Multipurpose memory

Technion Researchers have developed a software package that enables computers to perform processing operations directly in memory, bypassing the CPU. This is a significant step toward developing computers that perform calculations in memory, avoiding time-consuming and energy-intensive data transfers between hardware components

A new and exciting field has emerged in the hardware domain in recent years: in-memory computing. The in-memory computing approach introduces a significant change from the way computers typically operate. While traditionally the CPU runs calculations based on information stored in the computer’s memory, with this innovative approach, some operations are performed directly within the memory, reducing data transfers between the memory and the CPU. As transferring data between computer units is time- and energy-intensive, this change leads to significant savings in both.

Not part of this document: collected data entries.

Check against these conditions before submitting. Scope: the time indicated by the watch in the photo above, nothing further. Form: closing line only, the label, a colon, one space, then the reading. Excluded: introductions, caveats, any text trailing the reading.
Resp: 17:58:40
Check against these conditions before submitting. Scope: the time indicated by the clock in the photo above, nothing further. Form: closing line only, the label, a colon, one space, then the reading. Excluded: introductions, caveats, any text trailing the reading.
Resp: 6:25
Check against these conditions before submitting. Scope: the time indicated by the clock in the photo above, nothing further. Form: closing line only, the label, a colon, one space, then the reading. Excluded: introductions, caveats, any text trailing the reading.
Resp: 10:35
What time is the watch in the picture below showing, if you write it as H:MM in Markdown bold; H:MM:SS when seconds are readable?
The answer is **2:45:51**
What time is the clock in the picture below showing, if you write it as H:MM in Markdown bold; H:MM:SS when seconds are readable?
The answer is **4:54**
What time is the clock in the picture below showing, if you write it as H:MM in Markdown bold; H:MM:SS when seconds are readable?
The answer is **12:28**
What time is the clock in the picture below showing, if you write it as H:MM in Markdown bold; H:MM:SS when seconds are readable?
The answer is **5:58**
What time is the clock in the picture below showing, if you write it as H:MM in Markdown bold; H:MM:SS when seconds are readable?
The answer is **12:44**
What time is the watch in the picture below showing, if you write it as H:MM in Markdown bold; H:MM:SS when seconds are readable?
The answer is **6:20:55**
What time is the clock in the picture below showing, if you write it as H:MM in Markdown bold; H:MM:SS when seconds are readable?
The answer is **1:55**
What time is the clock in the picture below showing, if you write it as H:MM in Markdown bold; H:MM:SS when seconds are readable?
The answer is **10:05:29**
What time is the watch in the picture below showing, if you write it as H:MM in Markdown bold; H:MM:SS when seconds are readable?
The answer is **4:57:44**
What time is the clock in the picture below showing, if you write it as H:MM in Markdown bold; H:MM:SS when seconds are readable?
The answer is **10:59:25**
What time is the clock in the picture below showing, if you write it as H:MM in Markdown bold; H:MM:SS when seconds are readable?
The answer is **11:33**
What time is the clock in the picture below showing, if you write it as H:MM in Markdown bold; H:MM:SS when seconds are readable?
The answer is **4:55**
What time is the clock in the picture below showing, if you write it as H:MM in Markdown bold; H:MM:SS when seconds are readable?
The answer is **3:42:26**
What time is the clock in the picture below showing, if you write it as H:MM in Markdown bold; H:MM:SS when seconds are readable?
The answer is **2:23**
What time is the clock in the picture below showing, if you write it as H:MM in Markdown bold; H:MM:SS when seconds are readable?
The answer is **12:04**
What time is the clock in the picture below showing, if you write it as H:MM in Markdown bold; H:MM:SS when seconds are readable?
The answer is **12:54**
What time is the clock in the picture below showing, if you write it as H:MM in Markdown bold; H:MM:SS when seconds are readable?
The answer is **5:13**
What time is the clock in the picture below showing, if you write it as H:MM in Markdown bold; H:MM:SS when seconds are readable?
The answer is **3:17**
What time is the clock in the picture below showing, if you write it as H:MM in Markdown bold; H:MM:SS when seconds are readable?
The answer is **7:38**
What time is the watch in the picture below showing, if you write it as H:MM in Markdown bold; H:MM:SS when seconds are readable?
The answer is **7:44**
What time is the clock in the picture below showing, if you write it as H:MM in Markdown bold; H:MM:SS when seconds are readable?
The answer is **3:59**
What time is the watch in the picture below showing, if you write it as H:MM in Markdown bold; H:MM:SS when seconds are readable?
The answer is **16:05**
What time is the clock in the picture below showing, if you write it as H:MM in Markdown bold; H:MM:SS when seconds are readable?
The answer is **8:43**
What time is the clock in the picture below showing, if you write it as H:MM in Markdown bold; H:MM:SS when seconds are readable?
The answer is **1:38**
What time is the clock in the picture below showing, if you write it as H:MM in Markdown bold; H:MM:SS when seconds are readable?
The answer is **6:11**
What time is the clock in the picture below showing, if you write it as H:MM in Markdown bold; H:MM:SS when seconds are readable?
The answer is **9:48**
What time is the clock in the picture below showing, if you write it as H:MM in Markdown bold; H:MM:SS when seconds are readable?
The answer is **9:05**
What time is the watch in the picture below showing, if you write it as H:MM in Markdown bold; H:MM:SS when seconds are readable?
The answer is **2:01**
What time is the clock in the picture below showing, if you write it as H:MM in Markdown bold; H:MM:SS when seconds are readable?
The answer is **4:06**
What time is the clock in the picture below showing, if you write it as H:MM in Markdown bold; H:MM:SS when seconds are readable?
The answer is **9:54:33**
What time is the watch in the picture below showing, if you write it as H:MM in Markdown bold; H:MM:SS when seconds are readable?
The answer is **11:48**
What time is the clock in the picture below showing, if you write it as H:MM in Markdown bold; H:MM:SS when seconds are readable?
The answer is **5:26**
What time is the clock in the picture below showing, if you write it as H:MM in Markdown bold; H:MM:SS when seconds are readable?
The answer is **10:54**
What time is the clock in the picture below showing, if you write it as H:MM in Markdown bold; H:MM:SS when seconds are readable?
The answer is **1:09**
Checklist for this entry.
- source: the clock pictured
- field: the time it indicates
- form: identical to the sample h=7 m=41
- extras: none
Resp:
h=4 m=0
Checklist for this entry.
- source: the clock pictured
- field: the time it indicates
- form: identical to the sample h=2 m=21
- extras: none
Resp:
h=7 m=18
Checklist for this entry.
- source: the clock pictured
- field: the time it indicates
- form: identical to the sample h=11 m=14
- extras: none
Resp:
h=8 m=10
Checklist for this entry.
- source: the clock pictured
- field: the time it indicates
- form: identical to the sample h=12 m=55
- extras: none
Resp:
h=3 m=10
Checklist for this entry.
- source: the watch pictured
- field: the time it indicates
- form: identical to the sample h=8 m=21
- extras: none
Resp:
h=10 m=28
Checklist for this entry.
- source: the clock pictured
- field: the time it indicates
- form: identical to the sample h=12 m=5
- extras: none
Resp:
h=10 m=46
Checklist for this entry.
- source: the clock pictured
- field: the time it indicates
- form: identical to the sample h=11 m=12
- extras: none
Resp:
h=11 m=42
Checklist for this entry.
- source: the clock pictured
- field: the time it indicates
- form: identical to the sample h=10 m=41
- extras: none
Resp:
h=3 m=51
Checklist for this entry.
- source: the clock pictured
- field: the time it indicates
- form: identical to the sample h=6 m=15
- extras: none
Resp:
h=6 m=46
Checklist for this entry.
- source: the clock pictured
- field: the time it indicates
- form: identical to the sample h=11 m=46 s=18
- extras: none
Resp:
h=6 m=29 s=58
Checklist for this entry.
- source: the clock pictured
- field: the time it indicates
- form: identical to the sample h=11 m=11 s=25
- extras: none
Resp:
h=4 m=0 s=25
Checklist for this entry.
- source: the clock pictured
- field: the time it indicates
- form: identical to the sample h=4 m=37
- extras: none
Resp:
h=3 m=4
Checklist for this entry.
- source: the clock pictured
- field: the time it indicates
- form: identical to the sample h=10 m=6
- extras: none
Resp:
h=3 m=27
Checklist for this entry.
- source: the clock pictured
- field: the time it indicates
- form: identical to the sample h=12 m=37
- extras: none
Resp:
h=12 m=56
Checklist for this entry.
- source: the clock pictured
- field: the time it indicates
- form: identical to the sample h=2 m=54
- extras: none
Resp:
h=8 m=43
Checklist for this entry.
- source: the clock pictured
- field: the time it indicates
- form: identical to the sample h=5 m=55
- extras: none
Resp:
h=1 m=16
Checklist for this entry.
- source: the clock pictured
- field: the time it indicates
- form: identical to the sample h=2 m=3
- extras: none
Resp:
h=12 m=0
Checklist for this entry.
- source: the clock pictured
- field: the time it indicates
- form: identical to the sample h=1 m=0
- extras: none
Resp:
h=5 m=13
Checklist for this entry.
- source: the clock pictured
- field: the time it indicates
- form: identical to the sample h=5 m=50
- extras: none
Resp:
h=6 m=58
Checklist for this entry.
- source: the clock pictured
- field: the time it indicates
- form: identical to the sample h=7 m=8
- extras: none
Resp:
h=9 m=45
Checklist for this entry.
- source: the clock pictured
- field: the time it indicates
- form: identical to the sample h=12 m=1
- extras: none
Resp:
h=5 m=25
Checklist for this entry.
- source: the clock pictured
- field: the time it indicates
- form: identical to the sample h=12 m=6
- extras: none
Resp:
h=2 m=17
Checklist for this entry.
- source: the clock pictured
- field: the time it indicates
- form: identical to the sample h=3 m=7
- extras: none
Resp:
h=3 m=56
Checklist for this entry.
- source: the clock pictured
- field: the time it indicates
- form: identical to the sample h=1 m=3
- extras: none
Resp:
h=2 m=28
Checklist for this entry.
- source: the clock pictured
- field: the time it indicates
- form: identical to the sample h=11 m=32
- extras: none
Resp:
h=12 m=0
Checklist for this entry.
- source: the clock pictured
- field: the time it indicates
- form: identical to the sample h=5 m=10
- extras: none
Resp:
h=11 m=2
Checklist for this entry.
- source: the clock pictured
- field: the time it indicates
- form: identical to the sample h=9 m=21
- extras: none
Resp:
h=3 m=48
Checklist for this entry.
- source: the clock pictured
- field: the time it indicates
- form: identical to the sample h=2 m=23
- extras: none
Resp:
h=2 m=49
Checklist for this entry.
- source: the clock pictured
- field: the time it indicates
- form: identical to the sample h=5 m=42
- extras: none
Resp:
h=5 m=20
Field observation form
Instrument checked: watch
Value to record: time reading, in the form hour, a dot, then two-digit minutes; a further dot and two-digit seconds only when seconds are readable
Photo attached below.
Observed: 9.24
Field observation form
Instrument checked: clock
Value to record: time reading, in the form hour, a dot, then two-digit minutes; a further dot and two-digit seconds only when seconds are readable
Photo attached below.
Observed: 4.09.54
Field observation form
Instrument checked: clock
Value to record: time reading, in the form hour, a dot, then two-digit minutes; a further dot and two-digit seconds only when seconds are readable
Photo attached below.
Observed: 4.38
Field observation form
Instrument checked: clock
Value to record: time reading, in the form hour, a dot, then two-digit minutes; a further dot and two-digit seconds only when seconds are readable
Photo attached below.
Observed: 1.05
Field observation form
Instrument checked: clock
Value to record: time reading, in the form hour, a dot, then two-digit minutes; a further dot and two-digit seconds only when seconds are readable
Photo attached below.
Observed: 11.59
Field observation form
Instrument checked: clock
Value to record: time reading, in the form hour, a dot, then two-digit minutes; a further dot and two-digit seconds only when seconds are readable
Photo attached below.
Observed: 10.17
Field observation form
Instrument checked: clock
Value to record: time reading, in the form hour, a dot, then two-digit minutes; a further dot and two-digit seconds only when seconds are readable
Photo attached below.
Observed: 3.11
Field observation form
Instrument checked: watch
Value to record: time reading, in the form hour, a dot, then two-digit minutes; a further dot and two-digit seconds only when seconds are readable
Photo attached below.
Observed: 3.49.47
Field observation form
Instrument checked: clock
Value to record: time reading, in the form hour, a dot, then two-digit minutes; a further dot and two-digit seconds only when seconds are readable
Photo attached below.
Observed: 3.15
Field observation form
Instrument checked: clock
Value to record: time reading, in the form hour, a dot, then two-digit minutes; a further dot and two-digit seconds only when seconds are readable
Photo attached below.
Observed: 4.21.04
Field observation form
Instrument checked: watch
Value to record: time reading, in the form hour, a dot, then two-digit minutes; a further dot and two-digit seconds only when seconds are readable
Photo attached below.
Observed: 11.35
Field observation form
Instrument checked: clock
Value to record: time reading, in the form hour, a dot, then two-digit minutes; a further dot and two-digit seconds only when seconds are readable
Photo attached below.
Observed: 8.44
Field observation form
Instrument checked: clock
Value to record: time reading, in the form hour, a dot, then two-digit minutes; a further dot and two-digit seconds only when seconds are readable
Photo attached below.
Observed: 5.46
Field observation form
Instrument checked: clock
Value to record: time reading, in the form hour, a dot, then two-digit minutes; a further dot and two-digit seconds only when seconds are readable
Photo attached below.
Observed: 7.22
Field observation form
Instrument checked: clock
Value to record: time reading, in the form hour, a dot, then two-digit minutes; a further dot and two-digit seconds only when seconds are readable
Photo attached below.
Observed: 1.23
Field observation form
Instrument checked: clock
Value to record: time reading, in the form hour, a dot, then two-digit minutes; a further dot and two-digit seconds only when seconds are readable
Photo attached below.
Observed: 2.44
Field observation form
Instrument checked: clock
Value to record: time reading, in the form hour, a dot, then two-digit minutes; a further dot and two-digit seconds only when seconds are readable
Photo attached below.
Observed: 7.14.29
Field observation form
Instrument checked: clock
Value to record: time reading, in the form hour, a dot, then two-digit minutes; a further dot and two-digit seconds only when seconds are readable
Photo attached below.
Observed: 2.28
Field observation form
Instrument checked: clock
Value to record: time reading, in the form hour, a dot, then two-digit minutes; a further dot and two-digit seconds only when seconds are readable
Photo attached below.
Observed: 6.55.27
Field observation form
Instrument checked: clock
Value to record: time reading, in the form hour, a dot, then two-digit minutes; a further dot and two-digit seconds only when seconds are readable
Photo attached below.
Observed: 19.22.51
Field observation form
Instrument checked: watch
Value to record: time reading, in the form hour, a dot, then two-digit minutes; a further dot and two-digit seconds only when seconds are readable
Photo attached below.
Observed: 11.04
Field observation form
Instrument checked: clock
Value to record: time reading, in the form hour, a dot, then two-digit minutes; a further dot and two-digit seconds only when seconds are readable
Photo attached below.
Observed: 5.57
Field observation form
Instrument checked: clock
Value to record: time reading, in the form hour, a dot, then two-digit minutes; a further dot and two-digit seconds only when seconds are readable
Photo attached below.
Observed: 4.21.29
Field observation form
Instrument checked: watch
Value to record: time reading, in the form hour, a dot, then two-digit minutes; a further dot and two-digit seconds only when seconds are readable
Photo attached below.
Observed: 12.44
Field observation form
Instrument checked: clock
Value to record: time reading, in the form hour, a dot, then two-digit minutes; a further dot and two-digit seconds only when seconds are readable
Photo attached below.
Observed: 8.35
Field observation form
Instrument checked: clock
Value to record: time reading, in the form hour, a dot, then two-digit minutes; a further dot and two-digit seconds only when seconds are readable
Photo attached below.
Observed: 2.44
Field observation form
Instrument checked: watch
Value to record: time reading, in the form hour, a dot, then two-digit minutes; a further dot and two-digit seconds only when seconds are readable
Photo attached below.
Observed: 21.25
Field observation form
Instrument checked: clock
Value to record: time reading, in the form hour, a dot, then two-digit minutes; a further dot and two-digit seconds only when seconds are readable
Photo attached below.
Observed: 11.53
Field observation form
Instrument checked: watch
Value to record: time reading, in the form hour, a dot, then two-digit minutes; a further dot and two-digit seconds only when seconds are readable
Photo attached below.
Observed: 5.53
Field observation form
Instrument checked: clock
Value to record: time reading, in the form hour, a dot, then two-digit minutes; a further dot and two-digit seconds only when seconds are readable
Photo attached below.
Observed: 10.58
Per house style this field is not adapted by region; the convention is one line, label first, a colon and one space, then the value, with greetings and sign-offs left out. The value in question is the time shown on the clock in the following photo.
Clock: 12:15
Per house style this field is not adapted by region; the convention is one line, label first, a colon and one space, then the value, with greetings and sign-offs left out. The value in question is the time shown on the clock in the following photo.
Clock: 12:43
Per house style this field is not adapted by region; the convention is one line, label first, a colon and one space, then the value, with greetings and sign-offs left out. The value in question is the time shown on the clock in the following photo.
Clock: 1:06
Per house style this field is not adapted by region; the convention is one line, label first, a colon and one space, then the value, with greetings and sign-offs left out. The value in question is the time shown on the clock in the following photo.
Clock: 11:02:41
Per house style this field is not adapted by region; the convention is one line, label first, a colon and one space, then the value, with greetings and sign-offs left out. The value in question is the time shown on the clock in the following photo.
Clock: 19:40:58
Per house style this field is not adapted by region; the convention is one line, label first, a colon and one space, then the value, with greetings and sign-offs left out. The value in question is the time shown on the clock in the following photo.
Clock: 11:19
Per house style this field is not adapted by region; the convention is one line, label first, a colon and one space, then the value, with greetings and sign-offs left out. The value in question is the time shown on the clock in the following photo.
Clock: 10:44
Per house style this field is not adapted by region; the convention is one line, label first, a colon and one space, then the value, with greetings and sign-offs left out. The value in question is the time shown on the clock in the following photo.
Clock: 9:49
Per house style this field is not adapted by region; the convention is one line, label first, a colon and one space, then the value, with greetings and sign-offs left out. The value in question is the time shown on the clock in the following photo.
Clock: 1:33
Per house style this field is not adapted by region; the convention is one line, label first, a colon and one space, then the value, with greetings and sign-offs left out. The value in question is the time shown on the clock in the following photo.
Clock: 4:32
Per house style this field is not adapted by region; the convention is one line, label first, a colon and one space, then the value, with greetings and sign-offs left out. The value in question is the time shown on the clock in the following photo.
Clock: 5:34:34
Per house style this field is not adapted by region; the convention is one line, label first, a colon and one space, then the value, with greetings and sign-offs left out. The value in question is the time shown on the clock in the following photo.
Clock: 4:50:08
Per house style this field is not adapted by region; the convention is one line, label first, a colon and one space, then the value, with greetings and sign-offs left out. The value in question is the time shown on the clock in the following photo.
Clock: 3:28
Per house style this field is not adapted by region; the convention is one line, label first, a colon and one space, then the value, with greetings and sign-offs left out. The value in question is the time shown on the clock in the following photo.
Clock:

Recent decades have seen dramatic improvements in the performance of these two components; the calculation speed of processors has skyrocketed, as has the storage capacity of memory units. These developments have only exacerbated the problem, with data transfer becoming a bottleneck that limits the computer’s overall speed.

Professor Shahar Kvatinsky from the Andrew and Erna Viterbi Faculty of Electrical and Computer Engineering has dedicated the past few years to finding solutions to “the memory wall problem”—the problem of computations requiring two separate hardware components. In papers published in recent years, he has presented hardware technologies that enable some operations to run in memory, mitigating the “traffic jams” created between the processor and memory in conventional computers.

This paradigm shift in computer architecture has groundbreaking applications in many fields, including artificial intelligence, bioinformatics, finance, information systems and more. Unsurprisingly, many research groups in academia and industry are working on this issue: looking into memory architecture, researching the production of innovative memory units in chip factories, and studying the basic computational operations that would take place in a computer designed with an in-memory-computing approach.

However, one crucial aspect of this approach has been almost entirely unexplored until now: software. For decades, computer programs have been written for “classic” computers, the fundamental structure of which has barely changed since the very first computers in the 1940s. These programs are collections of read and write operations taking place in the computer’s memory, and computational operations performed by the processor. The units of information stored in the memory have addresses that enable software to locate and transfer them to the CPU for processing.

“With some computations now handled by the memory, we need new software,” explains Professor Kvatinsky. “This new software has to be based on new instructions that support in-memory computations. This new computation method is so different from the conventional one that it renders some of the existing building blocks of computer science unusable. Therefore, we need to write new code, which requires a lot of time and effort from software developers.”

A new article by Professor Kvatinsky's research group, led by Ph.D. student Orian Leitersdorf in collaboration with researcher Ronny Ronen, presents a solution to this problem. Their new platform uses a set of commands that bridges the gap between in-memory computing solutions and popular programming languages like Python. To build this new platform, the researchers developed a theory for the programming interfaces of in-memory computing architecture and created software development libraries that convert Python commands into machine commands executed directly in the computer’s memory.

They call this new concept PyPIM — a combination of the abbreviation for Python and the acronym for Processing-in-Memory. With this new platform, software developers will be able to write software for PIM computers with ease.

The researchers have also created a simulation tool for developing hardware and measuring performance, allowing developers to estimate the improvement in code runtime relative to a regular computer. In their paper, the researchers demonstrate various mathematical and algorithmic computations performed using the new platform, with short and simple code, resulting in significant performance improvements.

The new research was presented at the IEEE/ACM International Symposium on Microarchitecture, one of the most important conferences in the field of computer architecture, which took place this week in Austin, Texas.

Orian Leitersdorf, 21, is soon to be the Technion’s youngest-ever Ph.D. graduate. Ronny Ronen is a senior researcher in the faculty and is a faculty member and head of the Architectures and Circuits Research Center (ACRC).